» **GIVEN PASSAGE**:
In addition to his son Eric, who succeeded him as director of the Pro-Life Action League, he is survived by his wife, Ann Scheidler, the league’s chairwoman; his sons Joseph, Peter and Matthias; his daughters Catherine Miller, Annie Casselman and Sarah Worthington; a brother, James Scheidler; a sister, Eleanor McNamara; 27 grandchildren; and one great-granddaughter.
Mr. Scheidler enlisted in the Navy after high school and later attended Notre Dame. After graduating, he remained in town as a reporter for The South Bend Tribune before entering a seminary, intent on becoming a Benedictine monk. But he withdrew days before his ordination.
Mr. Scheidler received a master’s degree from Marquette University and taught at Mundelein College, a women’s school in Chicago, where he met Ann Crowley. They married in 1965, the same year he chaperoned a student trip to Alabama to march alongside the Rev. Dr. Martin Luther King Jr. in support of voting rights.
In 1967 Mr. Scheidler took a job in public relations for the city of Chicago and was later an advertising executive for Selz Seabolt, a leading Chicago public-relations firm. It was there, in between pitching fishing tackle and cheese, that he became obsessed with abortion. After the Supreme Court legalized the procedure nationally in 1973 in Roe v. Wade, he took a leave of absence to begin organizing. He never went back to advertising.

» **SET OF TASKS**:
A - Decide whether each statement agrees with the passage about Mr. Scheidler, answering yes or no and quoting the words that settle it: (i) He enlisted in the Navy after high school. (ii) He was ordained as a Benedictine monk. (iii) He met Ann Crowley at Marquette University.
B - According to the passage about Mr. Scheidler, which firm employed him as an advertising executive?
The transcribed page contents are not needed for any task.

[Transcribed page contents]

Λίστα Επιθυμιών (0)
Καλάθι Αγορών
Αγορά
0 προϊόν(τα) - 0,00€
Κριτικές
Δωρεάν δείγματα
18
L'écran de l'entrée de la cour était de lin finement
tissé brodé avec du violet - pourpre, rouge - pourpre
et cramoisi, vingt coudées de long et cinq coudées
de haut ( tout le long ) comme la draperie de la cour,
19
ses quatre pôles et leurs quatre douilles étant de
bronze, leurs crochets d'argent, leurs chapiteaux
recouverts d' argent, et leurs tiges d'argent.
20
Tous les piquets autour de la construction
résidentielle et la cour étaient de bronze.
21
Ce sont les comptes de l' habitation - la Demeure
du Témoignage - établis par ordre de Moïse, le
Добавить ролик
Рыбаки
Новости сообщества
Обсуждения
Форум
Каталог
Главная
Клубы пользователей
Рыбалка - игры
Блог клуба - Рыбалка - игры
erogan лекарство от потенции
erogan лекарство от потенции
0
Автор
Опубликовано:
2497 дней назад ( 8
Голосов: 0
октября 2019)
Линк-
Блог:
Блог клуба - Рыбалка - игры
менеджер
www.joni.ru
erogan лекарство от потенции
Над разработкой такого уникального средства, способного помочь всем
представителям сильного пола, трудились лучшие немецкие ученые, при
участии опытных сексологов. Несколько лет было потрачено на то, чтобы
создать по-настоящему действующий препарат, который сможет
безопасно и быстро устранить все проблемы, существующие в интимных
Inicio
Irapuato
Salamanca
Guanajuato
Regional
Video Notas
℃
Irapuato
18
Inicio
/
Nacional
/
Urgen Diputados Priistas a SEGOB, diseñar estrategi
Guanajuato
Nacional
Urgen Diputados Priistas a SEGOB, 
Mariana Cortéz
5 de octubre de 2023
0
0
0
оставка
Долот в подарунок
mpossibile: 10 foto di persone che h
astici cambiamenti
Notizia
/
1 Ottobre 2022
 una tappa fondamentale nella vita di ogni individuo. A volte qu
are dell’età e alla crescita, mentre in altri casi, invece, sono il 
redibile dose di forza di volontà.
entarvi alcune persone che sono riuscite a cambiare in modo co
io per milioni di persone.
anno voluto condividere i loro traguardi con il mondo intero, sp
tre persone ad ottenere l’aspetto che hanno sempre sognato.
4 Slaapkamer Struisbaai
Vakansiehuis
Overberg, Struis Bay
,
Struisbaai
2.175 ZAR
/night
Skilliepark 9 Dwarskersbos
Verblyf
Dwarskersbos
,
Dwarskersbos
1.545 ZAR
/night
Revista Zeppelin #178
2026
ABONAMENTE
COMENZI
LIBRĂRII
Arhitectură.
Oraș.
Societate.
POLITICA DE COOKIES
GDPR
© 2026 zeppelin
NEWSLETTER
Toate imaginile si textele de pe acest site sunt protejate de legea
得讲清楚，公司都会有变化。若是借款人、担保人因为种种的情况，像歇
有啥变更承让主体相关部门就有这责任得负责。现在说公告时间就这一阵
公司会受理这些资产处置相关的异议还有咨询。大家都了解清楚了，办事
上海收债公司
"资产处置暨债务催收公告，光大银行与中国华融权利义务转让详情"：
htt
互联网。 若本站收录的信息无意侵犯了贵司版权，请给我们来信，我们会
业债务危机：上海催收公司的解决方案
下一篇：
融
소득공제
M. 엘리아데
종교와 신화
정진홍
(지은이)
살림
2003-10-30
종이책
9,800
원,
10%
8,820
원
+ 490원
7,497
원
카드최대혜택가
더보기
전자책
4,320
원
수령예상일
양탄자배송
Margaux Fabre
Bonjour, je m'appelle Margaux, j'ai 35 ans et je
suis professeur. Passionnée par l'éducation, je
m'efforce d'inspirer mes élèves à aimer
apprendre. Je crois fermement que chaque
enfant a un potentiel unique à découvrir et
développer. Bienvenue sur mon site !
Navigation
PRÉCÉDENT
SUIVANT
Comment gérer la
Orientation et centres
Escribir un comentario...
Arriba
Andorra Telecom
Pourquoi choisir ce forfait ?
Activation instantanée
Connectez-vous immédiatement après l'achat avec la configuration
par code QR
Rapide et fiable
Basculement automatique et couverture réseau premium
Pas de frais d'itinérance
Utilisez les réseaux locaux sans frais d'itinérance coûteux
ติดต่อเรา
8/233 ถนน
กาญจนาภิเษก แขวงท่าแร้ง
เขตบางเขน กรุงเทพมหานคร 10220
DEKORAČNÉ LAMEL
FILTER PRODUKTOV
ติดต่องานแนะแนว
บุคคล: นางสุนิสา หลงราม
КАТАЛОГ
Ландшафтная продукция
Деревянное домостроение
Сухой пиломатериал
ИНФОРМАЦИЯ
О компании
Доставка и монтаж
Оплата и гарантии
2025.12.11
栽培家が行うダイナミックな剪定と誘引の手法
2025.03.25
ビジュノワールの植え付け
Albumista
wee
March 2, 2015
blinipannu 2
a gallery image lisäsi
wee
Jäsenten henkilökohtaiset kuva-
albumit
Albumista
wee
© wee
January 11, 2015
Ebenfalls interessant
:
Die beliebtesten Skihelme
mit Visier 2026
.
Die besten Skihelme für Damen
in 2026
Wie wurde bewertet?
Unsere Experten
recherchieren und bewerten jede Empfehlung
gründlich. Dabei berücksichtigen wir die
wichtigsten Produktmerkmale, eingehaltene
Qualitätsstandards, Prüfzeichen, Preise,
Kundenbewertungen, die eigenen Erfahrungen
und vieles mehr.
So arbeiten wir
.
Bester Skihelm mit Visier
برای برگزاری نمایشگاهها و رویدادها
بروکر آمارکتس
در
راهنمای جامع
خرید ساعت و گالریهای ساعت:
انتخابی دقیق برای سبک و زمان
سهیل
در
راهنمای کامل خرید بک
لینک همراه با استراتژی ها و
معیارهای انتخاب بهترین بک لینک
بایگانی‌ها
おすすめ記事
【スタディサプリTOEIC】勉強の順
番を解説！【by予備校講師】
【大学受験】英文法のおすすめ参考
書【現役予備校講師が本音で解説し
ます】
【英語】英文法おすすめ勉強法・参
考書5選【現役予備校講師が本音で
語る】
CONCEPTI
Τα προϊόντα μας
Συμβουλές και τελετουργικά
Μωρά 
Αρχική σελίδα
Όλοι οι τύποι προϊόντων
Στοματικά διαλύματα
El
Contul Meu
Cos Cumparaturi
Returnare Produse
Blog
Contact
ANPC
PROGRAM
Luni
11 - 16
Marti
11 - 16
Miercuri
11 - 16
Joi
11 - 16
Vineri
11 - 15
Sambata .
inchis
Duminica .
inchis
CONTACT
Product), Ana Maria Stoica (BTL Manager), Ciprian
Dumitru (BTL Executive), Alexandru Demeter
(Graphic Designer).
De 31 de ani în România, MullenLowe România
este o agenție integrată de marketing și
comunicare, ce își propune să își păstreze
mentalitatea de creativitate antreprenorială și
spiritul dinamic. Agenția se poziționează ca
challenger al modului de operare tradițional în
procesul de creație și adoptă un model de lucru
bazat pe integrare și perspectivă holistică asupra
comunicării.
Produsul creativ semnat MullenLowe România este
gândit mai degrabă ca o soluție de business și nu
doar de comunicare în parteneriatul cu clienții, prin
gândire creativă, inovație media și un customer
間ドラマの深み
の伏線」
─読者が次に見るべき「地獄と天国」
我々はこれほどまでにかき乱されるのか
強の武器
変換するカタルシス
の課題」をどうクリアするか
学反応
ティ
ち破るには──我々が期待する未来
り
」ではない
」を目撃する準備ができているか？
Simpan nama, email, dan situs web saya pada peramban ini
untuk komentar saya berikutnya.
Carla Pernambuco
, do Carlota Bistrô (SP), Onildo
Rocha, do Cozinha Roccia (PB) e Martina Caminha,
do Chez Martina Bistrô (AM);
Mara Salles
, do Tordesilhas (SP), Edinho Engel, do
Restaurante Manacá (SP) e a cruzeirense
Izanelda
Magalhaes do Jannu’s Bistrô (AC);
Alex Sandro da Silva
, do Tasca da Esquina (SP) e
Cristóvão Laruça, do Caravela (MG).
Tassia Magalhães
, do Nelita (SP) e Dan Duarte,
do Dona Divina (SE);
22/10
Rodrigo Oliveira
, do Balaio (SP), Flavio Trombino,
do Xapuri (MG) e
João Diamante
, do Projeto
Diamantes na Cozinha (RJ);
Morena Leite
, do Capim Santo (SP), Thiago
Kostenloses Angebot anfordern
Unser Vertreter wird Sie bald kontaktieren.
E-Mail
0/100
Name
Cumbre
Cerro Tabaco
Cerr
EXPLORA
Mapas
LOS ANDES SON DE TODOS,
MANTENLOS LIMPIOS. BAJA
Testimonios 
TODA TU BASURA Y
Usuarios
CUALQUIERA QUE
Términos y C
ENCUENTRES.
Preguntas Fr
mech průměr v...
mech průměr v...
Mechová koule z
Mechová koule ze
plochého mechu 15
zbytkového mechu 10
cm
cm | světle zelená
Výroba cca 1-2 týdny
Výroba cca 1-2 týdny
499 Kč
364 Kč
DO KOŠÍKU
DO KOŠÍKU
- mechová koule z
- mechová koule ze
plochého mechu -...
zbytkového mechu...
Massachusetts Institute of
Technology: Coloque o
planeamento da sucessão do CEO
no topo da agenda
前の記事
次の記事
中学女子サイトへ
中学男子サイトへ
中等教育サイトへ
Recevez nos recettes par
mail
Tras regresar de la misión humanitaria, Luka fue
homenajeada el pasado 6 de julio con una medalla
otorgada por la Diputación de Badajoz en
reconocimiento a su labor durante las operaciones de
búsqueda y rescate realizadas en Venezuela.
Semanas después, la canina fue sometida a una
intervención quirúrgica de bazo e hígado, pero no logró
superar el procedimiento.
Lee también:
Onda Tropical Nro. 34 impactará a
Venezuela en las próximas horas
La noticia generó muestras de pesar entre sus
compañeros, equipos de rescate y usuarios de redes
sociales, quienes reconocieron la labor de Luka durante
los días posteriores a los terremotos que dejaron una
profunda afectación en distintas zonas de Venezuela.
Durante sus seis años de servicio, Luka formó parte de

» **TASK ANSWERS**:
A -
(i) Yes: "Mr. Scheidler enlisted in the Navy after high school"
(ii) No: "But he withdrew days before his ordination."
(iii) No: "taught at Mundelein College, a women’s school in Chicago, where he met Ann Crowley"

B - Selz Seabolt, a leading Chicago public-relations firm.